Am Ende verliert sich der Film von Christoph Hochhäusler zwischen zwei bis drei Themen, und er verliert sich auch zwischen mehreren Kino-Ideen; er ist von allem etwas und nichts richtig, ist nicht Fisch, nicht Fleisch.
Das Melodram stört den Krimi. Genauso wie die Krimihandlung die großen Gefühle. Das Beste an diesem Film sind die atmosphärisch starken Bilder von Kameramann Reinhold Vorschneider.
Der Rest ist Enttäuschung. Und dies liegt vielleicht genau daran, dass dieser Regisseur zu viel will, dass er sich nicht diszipliniert. Seine Filme geben etwas, sie sind schon gut, aber es fehlt etwas, es fehlt teilweise sogar eine ganze Menge. Das ist das Traurige.
Da sind Kleinigkeiten wie die Stofftiere, die eine Figur charakterisieren. Lippenstiftnachrichten auf dem Spiegel – hundertmal gesehen, aber immer nur im Film. Wichtige Szenen wie der Sex der beiden Hauptfiguren, der mit einem hochgekurbelten Autofenster zwischen ihnen (nicht) stattfindet und mit einem Spermaspritzer auf dem Fenster endet, wäre eine peinliche Szene, wenn sie nicht einfach nur lächerlich wäre, in der Verdruckstheit und dem Unvermögen zur Erotik, das in Momenten wie diesen offenkundig wird.
Bis ans Ende der Nacht überzeugt leider nicht einmal mit den Basics des Genres: Der Drogenbaron ist ein sensibler Hipster, der eher wie ein Frankfurter Werbefuzzi wirkt, dem aber jeder Anhauch von Brutalität und Bedrohlichkeit fehlt, der sich nicht nur technisch, sondern auch kriminell amateurhaft verhält.

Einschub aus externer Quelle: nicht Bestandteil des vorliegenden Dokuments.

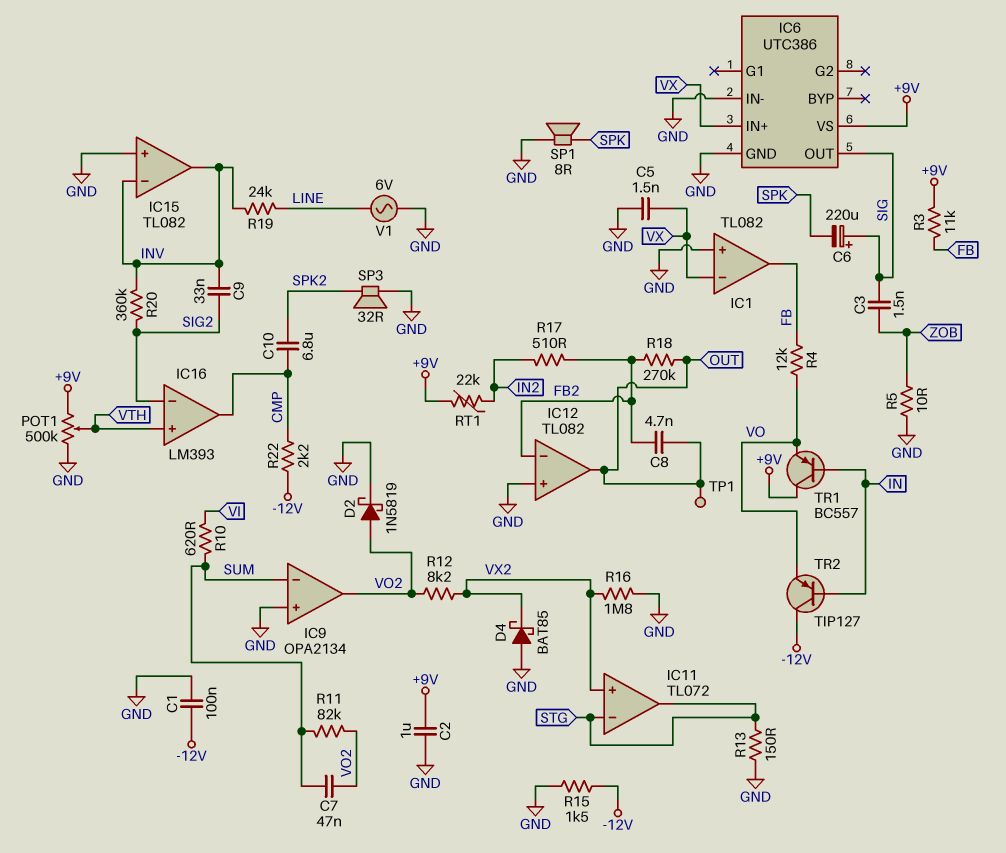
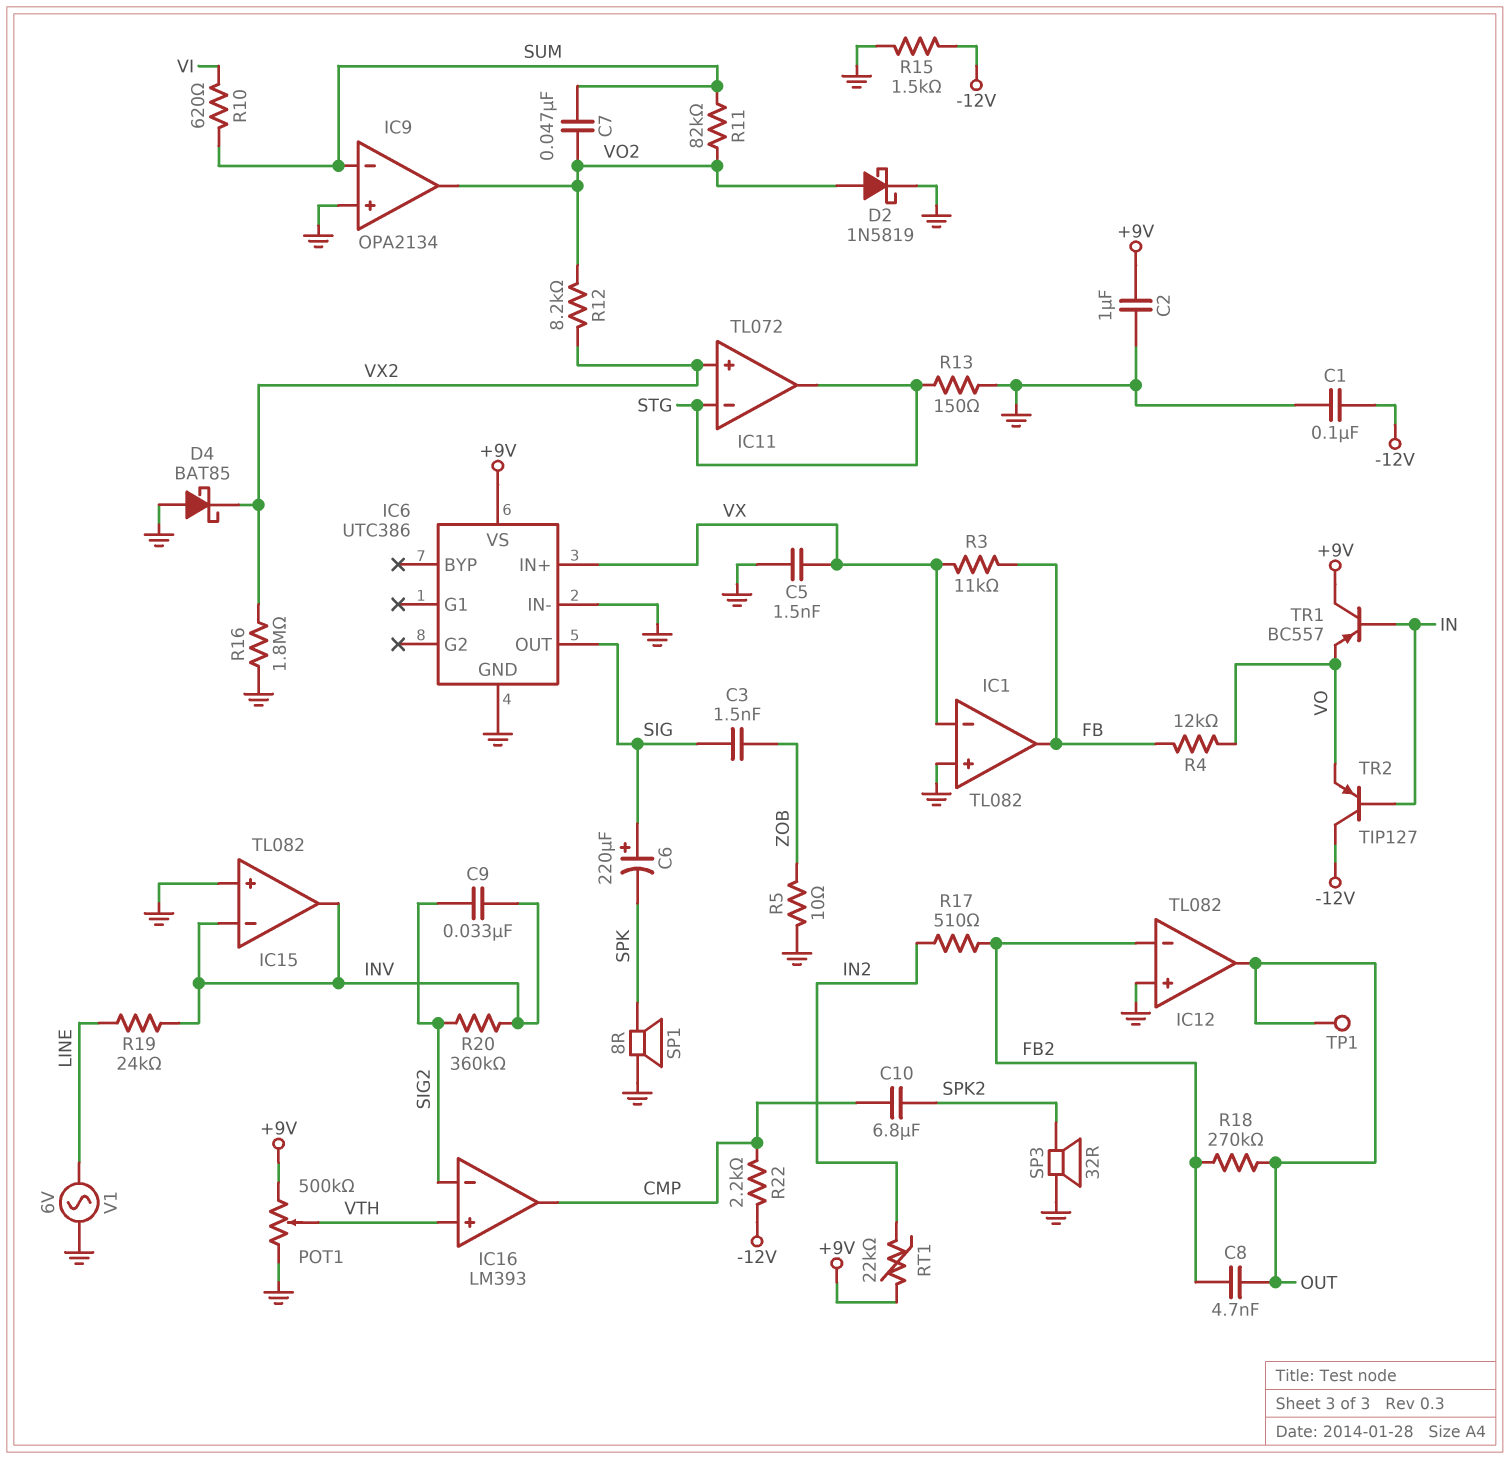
R3: 11k (+9V, FB) -> 11k (FB, VX)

Hätte Hochhäusler einmal in einem Film seine zu großen Ambitionen beschränkt und sich damit begnügt, einen wirklich guten Krimi zu schreiben und glaubwürdig zu inszenieren, hätte er mehr fürs Ansehen des deutschen Kinos und seine eigene Karriere getan als mit diesem frustrierenden Film, der vieles will, für den aber die Macher definitiv nicht die Voraussetzungen haben.